Top of DATA TO USE
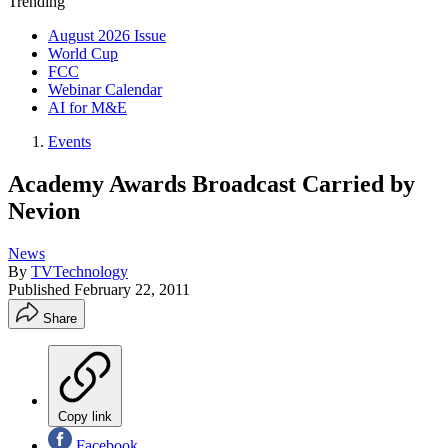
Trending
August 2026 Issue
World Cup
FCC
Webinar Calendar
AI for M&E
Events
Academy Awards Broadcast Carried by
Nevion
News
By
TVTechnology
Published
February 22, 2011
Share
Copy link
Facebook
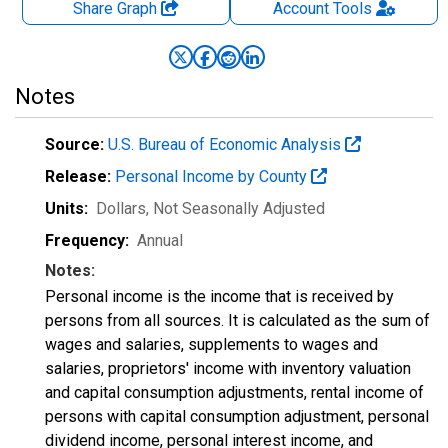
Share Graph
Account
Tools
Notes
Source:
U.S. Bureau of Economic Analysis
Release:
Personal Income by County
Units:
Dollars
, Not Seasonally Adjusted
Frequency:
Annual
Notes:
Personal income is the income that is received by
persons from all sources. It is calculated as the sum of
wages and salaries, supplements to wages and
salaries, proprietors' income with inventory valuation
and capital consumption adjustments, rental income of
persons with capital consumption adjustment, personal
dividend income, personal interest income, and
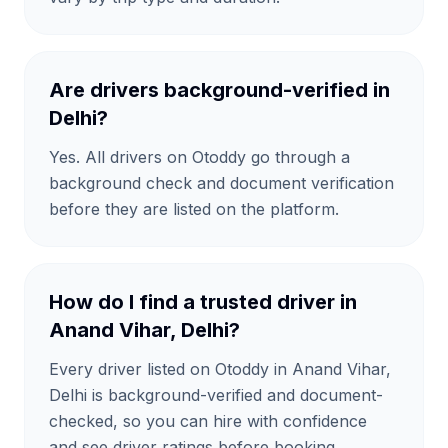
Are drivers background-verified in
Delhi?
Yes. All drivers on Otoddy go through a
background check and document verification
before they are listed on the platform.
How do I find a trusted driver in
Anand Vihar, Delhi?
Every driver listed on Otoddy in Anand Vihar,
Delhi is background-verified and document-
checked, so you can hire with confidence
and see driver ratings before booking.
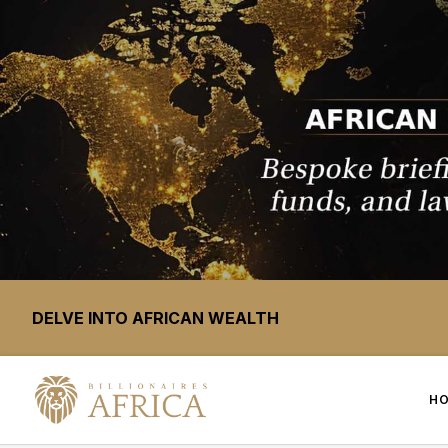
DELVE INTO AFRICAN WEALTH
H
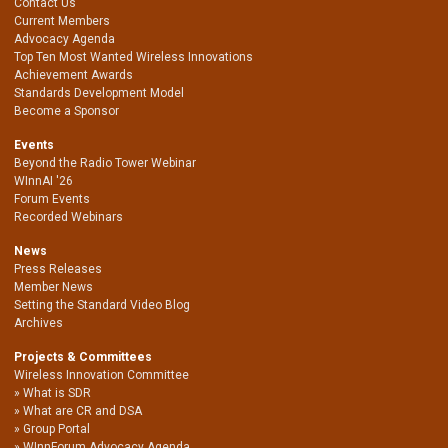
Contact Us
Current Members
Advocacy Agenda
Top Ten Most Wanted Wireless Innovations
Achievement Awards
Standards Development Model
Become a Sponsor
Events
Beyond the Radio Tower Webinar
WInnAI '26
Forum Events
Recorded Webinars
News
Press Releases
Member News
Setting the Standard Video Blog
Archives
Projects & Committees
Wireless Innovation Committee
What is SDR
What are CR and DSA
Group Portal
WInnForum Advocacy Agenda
Bottom of DATA TO USE
Top of DATA TO USE
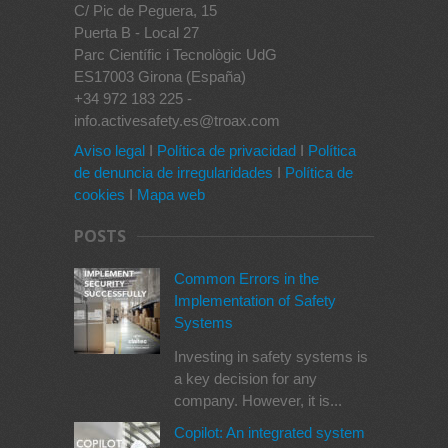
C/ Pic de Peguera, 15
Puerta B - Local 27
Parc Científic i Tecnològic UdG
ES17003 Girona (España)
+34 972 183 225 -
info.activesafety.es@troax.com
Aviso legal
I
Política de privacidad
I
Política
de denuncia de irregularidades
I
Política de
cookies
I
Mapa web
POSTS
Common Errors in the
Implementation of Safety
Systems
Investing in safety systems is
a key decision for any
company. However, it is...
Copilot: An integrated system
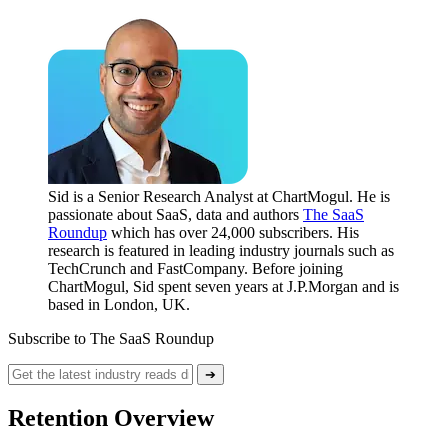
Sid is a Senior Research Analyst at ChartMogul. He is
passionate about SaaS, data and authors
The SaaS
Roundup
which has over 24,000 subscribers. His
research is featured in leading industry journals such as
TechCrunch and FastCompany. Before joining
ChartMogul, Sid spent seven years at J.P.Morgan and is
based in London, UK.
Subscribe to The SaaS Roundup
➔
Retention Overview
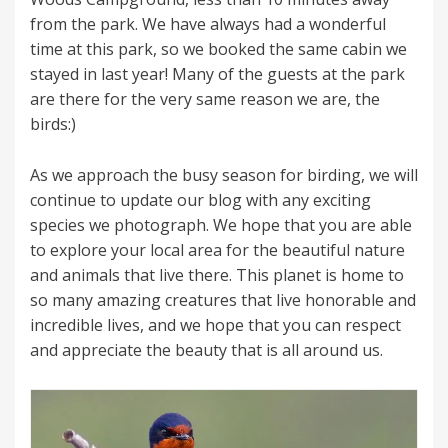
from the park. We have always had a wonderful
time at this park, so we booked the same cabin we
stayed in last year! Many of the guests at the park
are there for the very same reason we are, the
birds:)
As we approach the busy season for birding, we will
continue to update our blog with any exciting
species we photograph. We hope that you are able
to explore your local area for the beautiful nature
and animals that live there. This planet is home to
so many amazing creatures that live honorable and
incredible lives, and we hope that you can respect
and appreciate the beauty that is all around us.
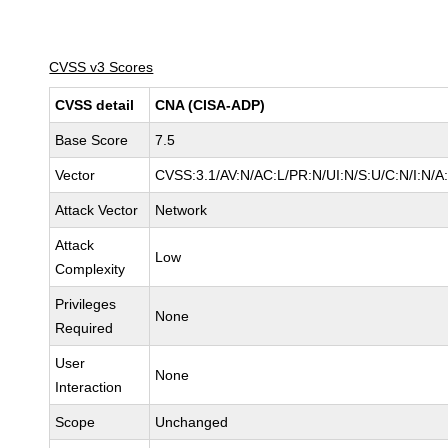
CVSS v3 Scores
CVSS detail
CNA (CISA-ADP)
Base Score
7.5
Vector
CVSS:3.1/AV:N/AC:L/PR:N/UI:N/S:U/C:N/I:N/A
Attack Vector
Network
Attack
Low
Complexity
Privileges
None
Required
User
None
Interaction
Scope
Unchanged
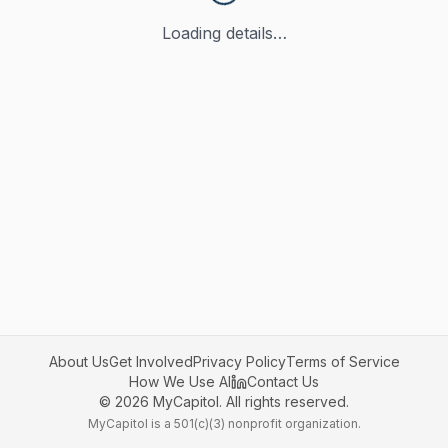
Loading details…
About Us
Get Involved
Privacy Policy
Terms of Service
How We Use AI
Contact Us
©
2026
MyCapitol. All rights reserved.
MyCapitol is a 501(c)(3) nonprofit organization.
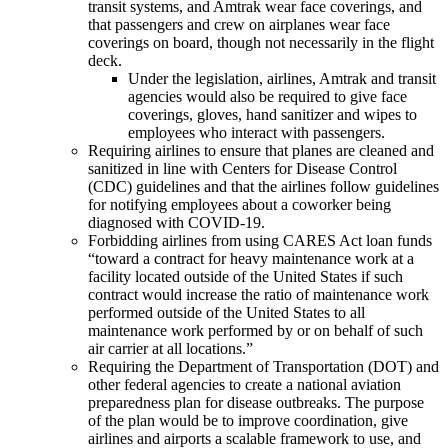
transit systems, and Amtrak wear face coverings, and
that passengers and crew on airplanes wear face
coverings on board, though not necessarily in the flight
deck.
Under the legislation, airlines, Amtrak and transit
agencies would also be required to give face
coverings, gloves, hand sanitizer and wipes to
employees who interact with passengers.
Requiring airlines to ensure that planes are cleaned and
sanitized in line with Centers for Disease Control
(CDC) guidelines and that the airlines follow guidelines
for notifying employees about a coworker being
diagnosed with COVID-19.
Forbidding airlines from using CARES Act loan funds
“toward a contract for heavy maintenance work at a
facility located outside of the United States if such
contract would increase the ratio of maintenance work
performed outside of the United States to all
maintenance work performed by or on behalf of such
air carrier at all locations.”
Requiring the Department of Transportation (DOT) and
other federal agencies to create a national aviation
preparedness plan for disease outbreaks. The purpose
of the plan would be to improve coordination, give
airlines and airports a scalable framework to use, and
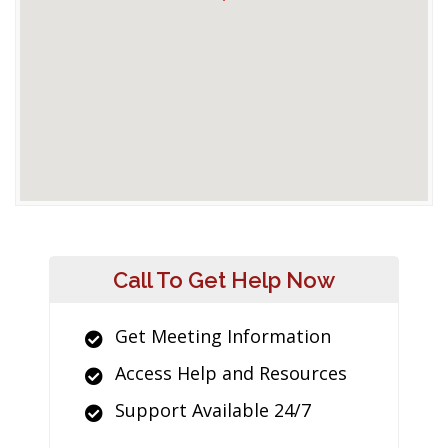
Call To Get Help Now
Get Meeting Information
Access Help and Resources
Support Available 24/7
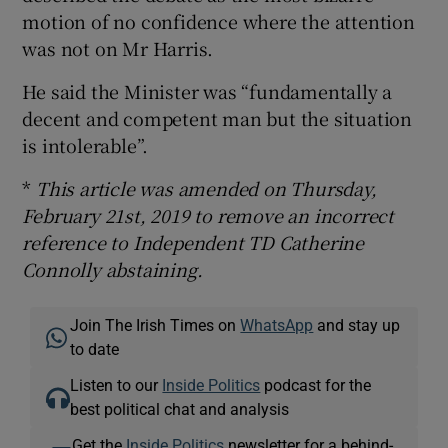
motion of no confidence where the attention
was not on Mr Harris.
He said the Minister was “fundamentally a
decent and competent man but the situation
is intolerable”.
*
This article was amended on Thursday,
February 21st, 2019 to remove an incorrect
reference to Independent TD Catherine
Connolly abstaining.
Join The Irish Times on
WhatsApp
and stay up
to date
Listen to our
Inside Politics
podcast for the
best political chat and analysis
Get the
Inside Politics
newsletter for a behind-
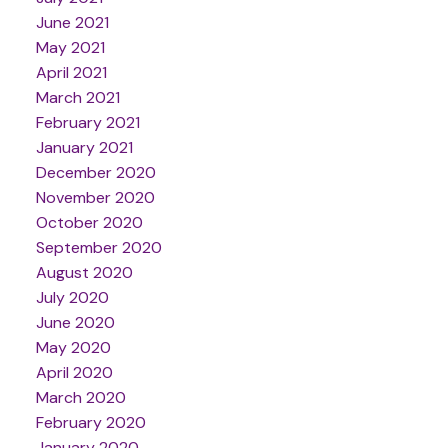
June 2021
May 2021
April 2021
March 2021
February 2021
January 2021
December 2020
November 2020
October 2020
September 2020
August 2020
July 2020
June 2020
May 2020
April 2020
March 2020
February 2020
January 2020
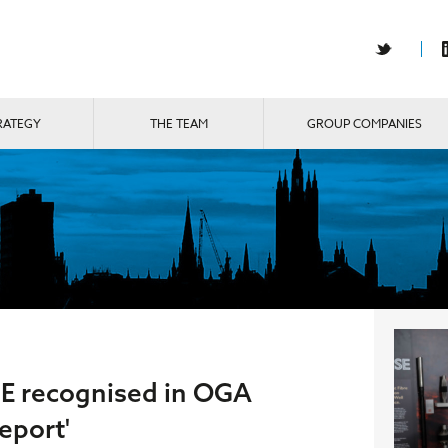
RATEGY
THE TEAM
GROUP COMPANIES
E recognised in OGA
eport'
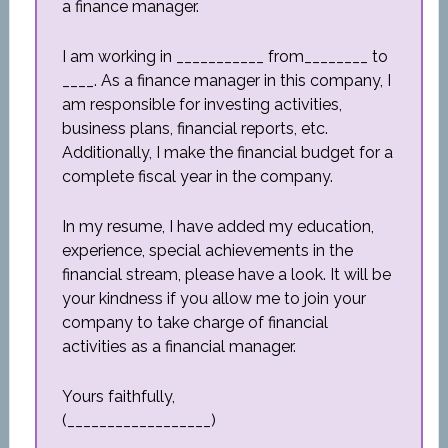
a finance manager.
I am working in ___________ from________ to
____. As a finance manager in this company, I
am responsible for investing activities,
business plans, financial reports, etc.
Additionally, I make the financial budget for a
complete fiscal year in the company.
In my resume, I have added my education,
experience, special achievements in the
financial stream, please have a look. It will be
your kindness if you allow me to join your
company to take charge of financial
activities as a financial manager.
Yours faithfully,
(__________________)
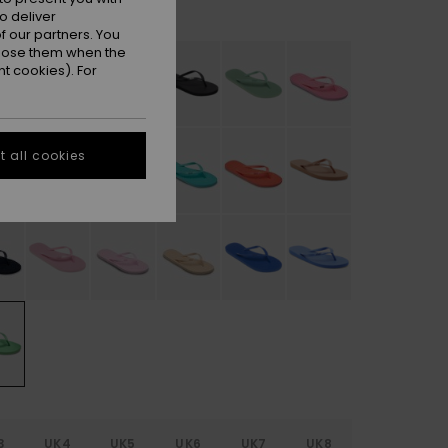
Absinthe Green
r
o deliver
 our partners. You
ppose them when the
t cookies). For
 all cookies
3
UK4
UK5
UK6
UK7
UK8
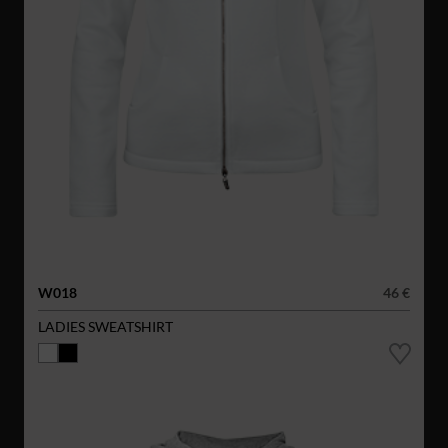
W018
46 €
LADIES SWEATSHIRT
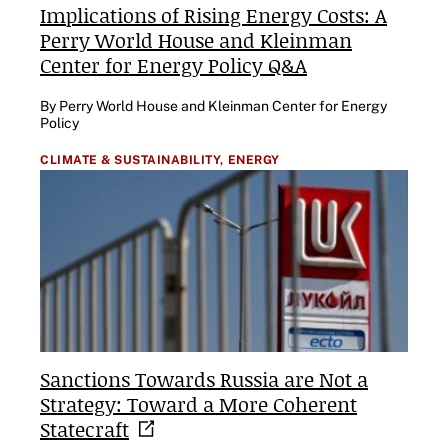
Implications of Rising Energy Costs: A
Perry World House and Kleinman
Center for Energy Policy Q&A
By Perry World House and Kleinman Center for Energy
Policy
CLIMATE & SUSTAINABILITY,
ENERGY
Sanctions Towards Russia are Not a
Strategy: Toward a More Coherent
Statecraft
Bottom of DATA TO USE
WHAT THE TASK REQUIRES: Reproduce the lines of the data above verbatim, from the line containing "from the park. We have always had a wonderful" through the line containing "and appreciate the", inclusive.

ANSWER TO THIS PROBLEM:
from the park. We have always had a wonderful
time at this park, so we booked the same cabin we
stayed in last year! Many of the guests at the park
are there for the very same reason we are, the
birds:)
As we approach the busy season for birding, we will
continue to update our blog with any exciting
species we photograph. We hope that you are able
to explore your local area for the beautiful nature
and animals that live there. This planet is home to
so many amazing creatures that live honorable and
incredible lives, and we hope that you can respect
and appreciate the beauty that is all around us.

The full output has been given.